EXERCISE PROMPT: Reproduce every line of text in the records below without changing a character, and leave the pictures out of your answer.

· · · · · · ·

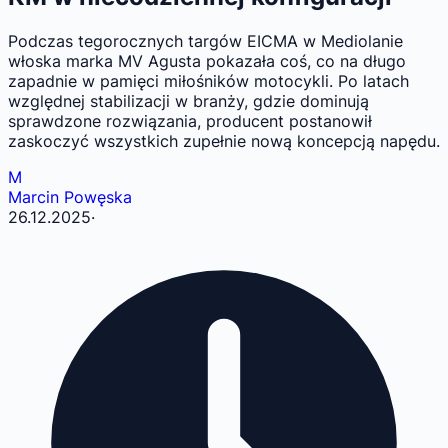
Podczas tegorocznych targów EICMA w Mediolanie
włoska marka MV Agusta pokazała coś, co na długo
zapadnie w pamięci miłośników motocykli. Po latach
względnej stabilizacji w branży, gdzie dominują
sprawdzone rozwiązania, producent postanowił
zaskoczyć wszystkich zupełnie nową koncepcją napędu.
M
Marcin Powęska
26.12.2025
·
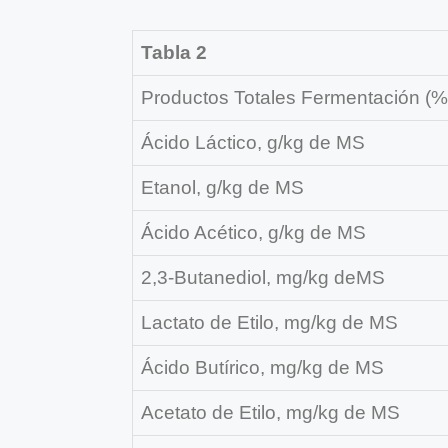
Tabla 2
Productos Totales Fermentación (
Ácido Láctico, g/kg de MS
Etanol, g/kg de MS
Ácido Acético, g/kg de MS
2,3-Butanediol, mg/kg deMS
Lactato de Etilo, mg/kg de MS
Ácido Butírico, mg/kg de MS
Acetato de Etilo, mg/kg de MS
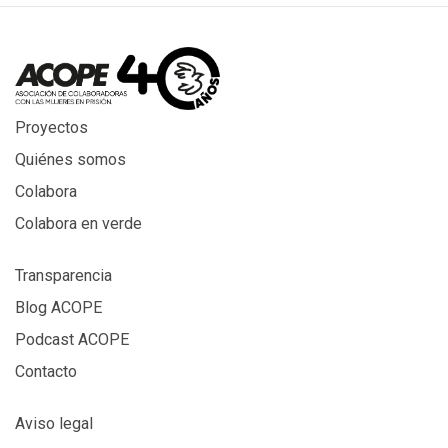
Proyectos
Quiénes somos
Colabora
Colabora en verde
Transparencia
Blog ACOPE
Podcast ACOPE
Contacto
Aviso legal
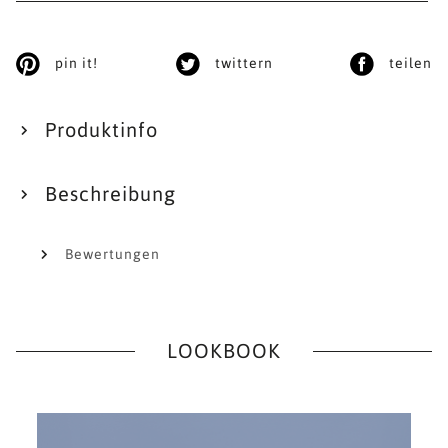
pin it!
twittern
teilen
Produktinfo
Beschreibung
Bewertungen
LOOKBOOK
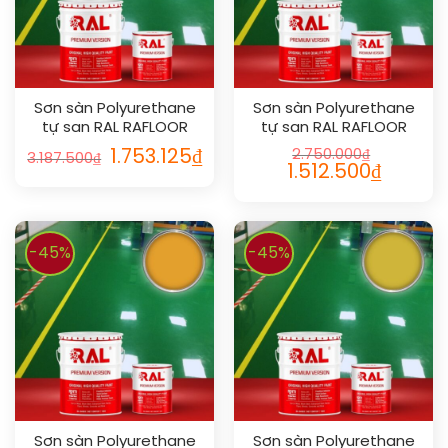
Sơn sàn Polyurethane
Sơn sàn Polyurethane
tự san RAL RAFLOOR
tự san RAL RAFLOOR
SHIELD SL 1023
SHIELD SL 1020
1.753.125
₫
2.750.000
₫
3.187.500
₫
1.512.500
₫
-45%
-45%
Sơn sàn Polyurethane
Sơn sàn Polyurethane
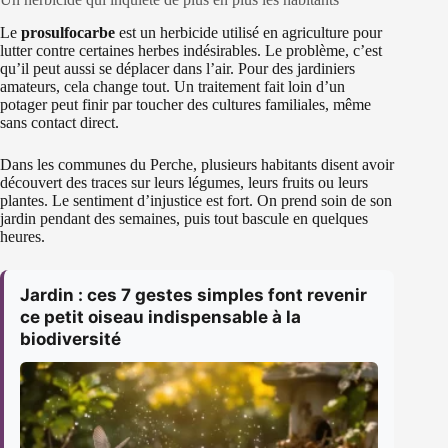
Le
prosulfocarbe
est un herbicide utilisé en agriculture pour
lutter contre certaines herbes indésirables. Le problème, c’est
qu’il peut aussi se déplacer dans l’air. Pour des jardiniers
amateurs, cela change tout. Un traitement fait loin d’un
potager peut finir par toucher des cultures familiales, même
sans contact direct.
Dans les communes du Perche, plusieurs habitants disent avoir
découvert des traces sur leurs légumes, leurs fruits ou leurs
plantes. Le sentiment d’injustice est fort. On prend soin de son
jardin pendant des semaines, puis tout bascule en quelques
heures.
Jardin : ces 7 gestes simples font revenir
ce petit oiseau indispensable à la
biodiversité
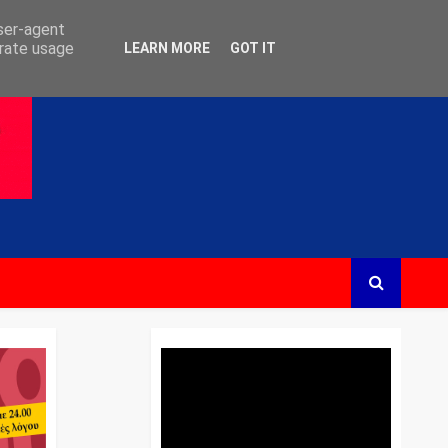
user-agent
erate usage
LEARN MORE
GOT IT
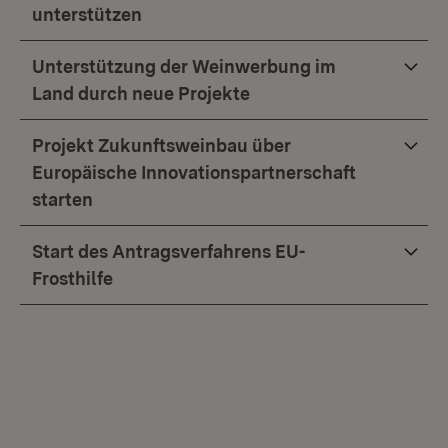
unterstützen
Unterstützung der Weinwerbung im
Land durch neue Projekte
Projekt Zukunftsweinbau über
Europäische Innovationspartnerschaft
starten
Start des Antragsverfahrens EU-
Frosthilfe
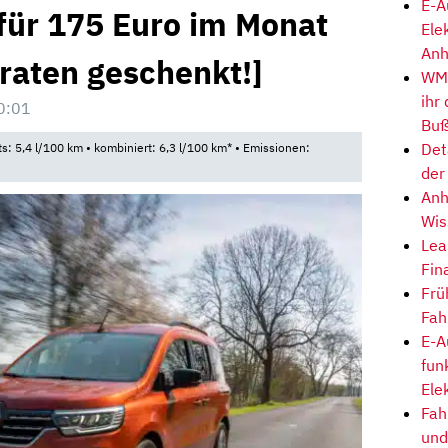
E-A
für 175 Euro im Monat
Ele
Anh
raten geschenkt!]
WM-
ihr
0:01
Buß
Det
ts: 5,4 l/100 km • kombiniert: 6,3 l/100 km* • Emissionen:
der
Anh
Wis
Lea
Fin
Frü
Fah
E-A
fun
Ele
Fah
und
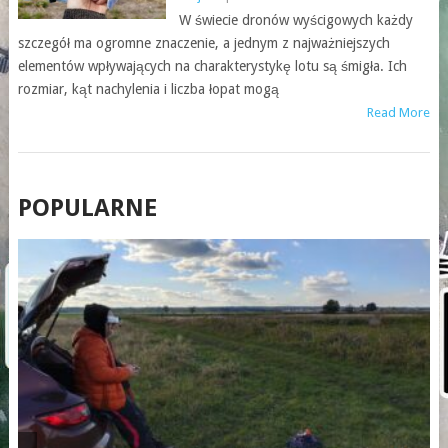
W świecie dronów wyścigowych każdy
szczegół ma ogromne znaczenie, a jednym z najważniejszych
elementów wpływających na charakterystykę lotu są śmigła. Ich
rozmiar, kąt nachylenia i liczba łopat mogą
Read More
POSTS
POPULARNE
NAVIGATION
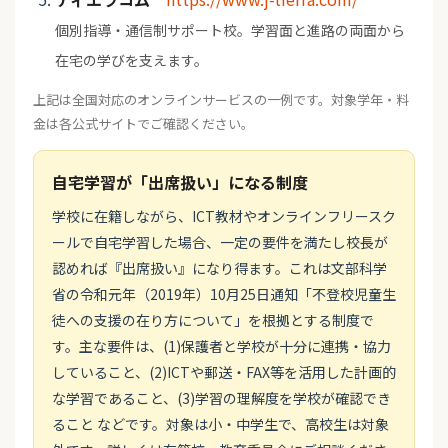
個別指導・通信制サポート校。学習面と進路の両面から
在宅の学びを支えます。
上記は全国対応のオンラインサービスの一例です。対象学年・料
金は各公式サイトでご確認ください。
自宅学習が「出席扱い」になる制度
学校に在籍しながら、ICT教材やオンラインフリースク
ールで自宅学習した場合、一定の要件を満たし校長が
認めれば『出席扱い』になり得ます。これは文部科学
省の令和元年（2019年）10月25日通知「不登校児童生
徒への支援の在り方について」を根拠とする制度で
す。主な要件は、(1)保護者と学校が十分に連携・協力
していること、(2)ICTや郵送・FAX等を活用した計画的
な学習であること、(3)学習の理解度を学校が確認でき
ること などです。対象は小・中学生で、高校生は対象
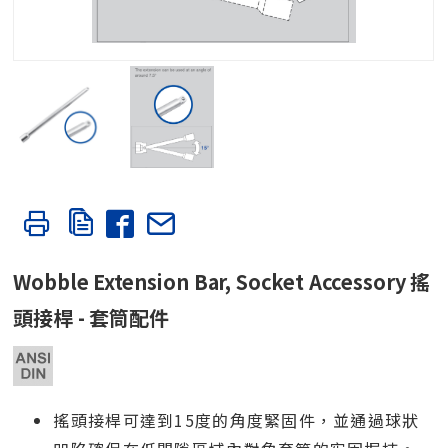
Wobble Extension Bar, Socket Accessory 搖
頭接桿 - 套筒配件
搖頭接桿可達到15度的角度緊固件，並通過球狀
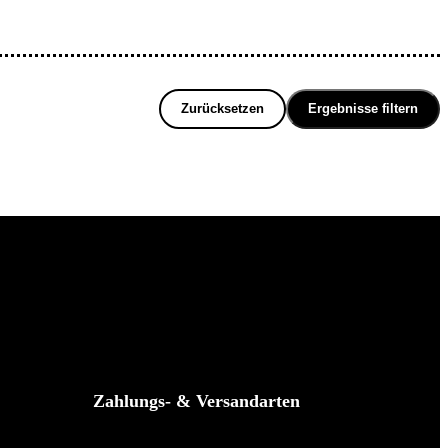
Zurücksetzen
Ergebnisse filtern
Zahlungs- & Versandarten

· · · · · · ·

RESPONSE BOX:
Podczas tegorocznych targów EICMA w Mediolanie
włoska marka MV Agusta pokazała coś, co na długo
zapadnie w pamięci miłośników motocykli. Po latach
względnej stabilizacji w branży, gdzie dominują
sprawdzone rozwiązania, producent postanowił
zaskoczyć wszystkich zupełnie nową koncepcją napędu.
M
Marcin Powęska
26.12.2025
·
Tabla 2
Productos Totales Fermentación (
Ácido Láctico, g/kg de MS
Etanol, g/kg de MS
Ácido Acético, g/kg de MS
2,3-Butanediol, mg/kg deMS
Lactato de Etilo, mg/kg de MS
Ácido Butírico, mg/kg de MS
Acetato de Etilo, mg/kg de MS
Proyectos
Quiénes somos
Colabora
Colabora en verde
Transparencia
Blog ACOPE
Podcast ACOPE
Contacto
Aviso legal
pin it!
twittern
teilen
Produktinfo
Beschreibung
Bewertungen
LOOKBOOK
Sơn sàn Polyurethane
Sơn sàn Polyurethane
tự san RAL RAFLOOR
tự san RAL RAFLOOR
SHIELD SL 1023
SHIELD SL 1020
1.753.125
₫
2.750.000
₫
3.187.500
₫
1.512.500
₫
-45%
-45%
Sơn sàn Polyurethane
Sơn sàn Polyurethane
Le
prosulfocarbe
est un herbicide utilisé en agriculture pour
lutter contre certaines herbes indésirables. Le problème, c’est
qu’il peut aussi se déplacer dans l’air. Pour des jardiniers
amateurs, cela change tout. Un traitement fait loin d’un
potager peut finir par toucher des cultures familiales, même
sans contact direct.
Dans les communes du Perche, plusieurs habitants disent avoir
découvert des traces sur leurs légumes, leurs fruits ou leurs
plantes. Le sentiment d’injustice est fort. On prend soin de son
jardin pendant des semaines, puis tout bascule en quelques
heures.
Jardin : ces 7 gestes simples font revenir
ce petit oiseau indispensable à la
biodiversité
user-agent
erate usage
LEARN MORE
GOT IT
unterstützen
Unterstützung der Weinwerbung im
Land durch neue Projekte
Projekt Zukunftsweinbau über
Europäische Innovationspartnerschaft
starten
Start des Antragsverfahrens EU-
Frosthilfe
E-A
für 175 Euro im Monat
Ele
Anh
raten geschenkt!]
WM-
ihr
0:01
Buß
Det
ts: 5,4 l/100 km • kombiniert: 6,3 l/100 km* • Emissionen:
der
Anh
Wis
Lea
Fin
Frü
Fah
E-A
fun
Ele
Fah
und
W świecie dronów wyścigowych każdy
szczegół ma ogromne znaczenie, a jednym z najważniejszych
elementów wpływających na charakterystykę lotu są śmigła. Ich
rozmiar, kąt nachylenia i liczba łopat mogą
Read More
POSTS
POPULARNE
NAVIGATION
個別指導・通信制サポート校。学習面と進路の両面から
在宅の学びを支えます。
上記は全国対応のオンラインサービスの一例です。対象学年・料
金は各公式サイトでご確認ください。
自宅学習が「出席扱い」になる制度
学校に在籍しながら、ICT教材やオンラインフリースク
ールで自宅学習した場合、一定の要件を満たし校長が
認めれば『出席扱い』になり得ます。これは文部科学
省の令和元年（2019年）10月25日通知「不登校児童生
徒への支援の在り方について」を根拠とする制度で
す。主な要件は、(1)保護者と学校が十分に連携・協力
していること、(2)ICTや郵送・FAX等を活用した計画的
な学習であること、(3)学習の理解度を学校が確認でき
ること などです。対象は小・中学生で、高校生は対象
Wobble Extension Bar, Socket Accessory 搖
頭接桿 - 套筒配件
搖頭接桿可達到15度的角度緊固件，並通過球狀
Zurücksetzen
Ergebnisse filtern
Zahlungs- & Versandarten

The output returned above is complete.